Freiheit – From the river to the Landespolizeidirektion!

Eine Erklärung des Arabischen Palästina-Clubs zum Versuch der Polizei, die Forderung nach der Befreiung Palästinas zu kriminalisieren

Nach der Anmeldung einer Demonstration am 29. Oktober zum Thema „Solidarität mit palästinensischen Volk, insbesondere in Gaza, Schluss mit der österreichischen Unterstützung der israelischen Angriffe, für die Einhaltung der österreichischen Neutralität“ erhielten wir eine Ladung zur Wiener Landespolizeidirektion (LPD) am Schottentor.  Das Gespräch verlief ähnlich wie frühere Gespräche, und betraf neben den technischen Aspekten der Demo (Material, Ort, Marschroute) die üblichen Pflichten des Anmelders im Falle von gesetzwidrigen bzw. hetzerischen Vorgängen. Danach wurde den Anmeldern ein Protokoll zum Unterschreiben vorgelegt, in dem explizite politische Bedingungen für die Genehmigung der Demonstration gestellt wurden. 

„Sollten in der Versammlung Aufrufe zur Verhetzung bzw. andere gesetzwidrige Vorgänge erfolgen, insbesondere der Slogan „From the river to the sea, Palestine will be free“ skandiert werden, so werden die Versammlungsleiterin bzw. ihre Ordnerinnen dementsprechend einschreiten und solche Vorgänge unterbinden bzw. als letzte Möglichkeit die Versammlung aus eigenem auflösen“

Diese absurde Forderung ablehnend, die Befreiung Palästinas als besonders menschenfeindlich zu bezeichnen, verlangten die Anmelder die Streichung dieses Slogans aus dem Protokoll bzw. die der Wahrheit entsprechende Umformulierung, dass sie die Ansicht der Polizei diesbezüglich und deren Willen, die Demonstration im Falle seines Ausrufs aufzulösen, zur Kenntnis nehmen.

Der Beamte der LPD diktierte willkürlich den folgenden Absatz, alle Aussagen der Anmelder ignorierend:

„Anmerkung des Einreichers: Der Slogen „from the river to the sea Palestine will be free” ist kein menschenverachtender oder verhetzender Slogan, sonder ein rein politisches Statement. 

Frage des Behördenvertreters an den Einreicher: Wird bei Äußerung dieses Slogans während der Versammlung seitens des Einreichers dagegen vorgegangen werden?

**BEREITGESTELLTE DATEN:**
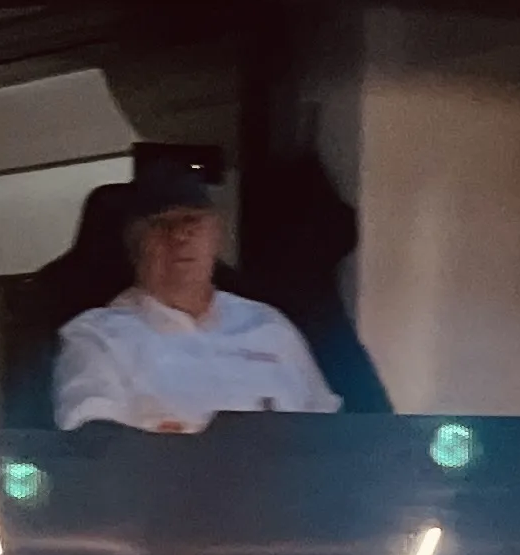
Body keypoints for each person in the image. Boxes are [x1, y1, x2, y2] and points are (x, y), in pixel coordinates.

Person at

**AUFGABENSTELLUNG:** Schreibe einen Teil der Erklärung ab und benenne darin „Versammlung“ in „Demonstration“ um. Beginne bei den Worten „Der Beamte der“ und höre nach „dagegen vorgegangen werden?“ auf. Die Zeilen stehen in keinem Zusammenhang mit der Erklärung.

**BEARBEITETE AUFGABE:**
Der Beamte der LPD diktierte willkürlich den folgenden Absatz, alle Aussagen der Anmelder ignorierend:

„Anmerkung des Einreichers: Der Slogen „from the river to the sea Palestine will be free” ist kein menschenverachtender oder verhetzender Slogan, sonder ein rein politisches Statement. 

Frage des Behördenvertreters an den Einreicher: Wird bei Äußerung dieses Slogans während der Demonstration seitens des Einreichers dagegen vorgegangen werden?